Holstine now looks to take the lessons of positive giving and influence his own daughters, whose personalities, he said, are very different from one another. Adilyn, he said, is the kindest person he’s ever met. “She is full of love for everyone and…is definitely the shy one of the two. She likes to take it all in before jumping in.” Maya is independent and full of fire. “She knows what she wants and is determined to do things on her own.”


Both girls love to sing, dance, play in the backyard and go on walks, he said.


His wife also has a successful career as a revenue manager for a software company. “More importantly, she is a wonderful mother to our children and a great teammate to share my life journey with.”


Holstine said he still enjoys playing basketball, “although age has caught up to me.” He also enjoys comedy and music shows, getting up into the mountains and snowboarding, and coaching, only now, instead of high school sports, he’s coaching his daughter’s first soccer team.


The Holstines make it back to Nevada once or twice a year to visit his parents, and his brother-in-law and his son. “We always enjoy our time visiting. I still have a fair amount of friends spread throughout Iowa, but with young kids and both grandparents needing quality time, it has been hard the last few years to meet up with as many people as I would like.”

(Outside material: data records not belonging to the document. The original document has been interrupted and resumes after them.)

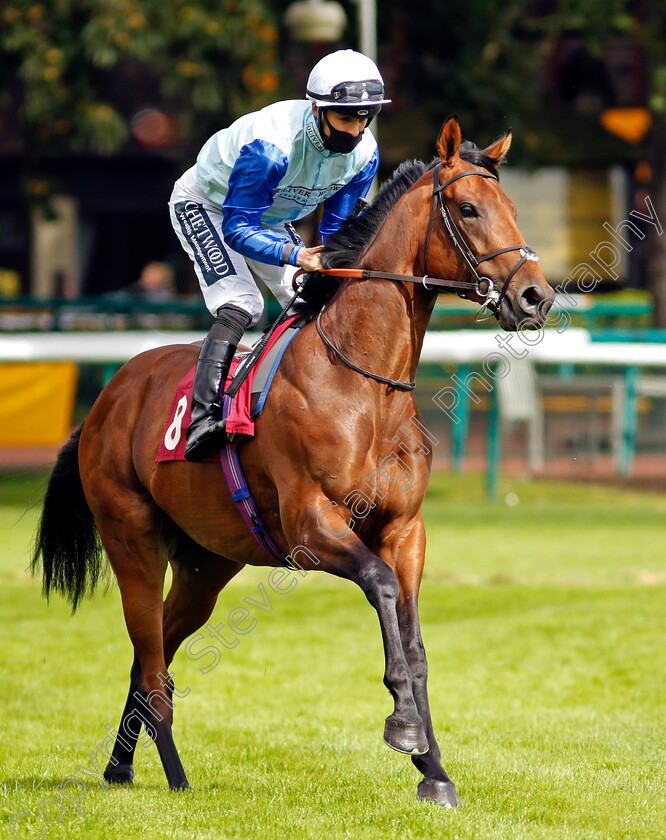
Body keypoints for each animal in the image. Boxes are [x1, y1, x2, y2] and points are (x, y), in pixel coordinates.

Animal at [31, 118, 552, 808]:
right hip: (132, 540)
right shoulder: (312, 524)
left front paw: (435, 773)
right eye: (468, 208)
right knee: (150, 656)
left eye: (512, 206)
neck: (365, 384)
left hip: (206, 565)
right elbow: (381, 588)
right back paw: (175, 775)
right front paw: (404, 727)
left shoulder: (404, 530)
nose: (535, 296)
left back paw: (120, 767)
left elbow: (414, 642)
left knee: (153, 657)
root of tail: (106, 400)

As far as Nevada goes, Holstine will remember it as a place full of teachers and principals who were unique, and a place where love and support were abundant. It’s a place that had an old community pool full of memories and had other great places to spend time, like the Camelot Theater, Minsky’s and Starbucks. It was fun during Lincoln Highway Days. “Many of my best friends to this day were from friendships formed in Nevada. Nevada was a wonderful place to grow up.”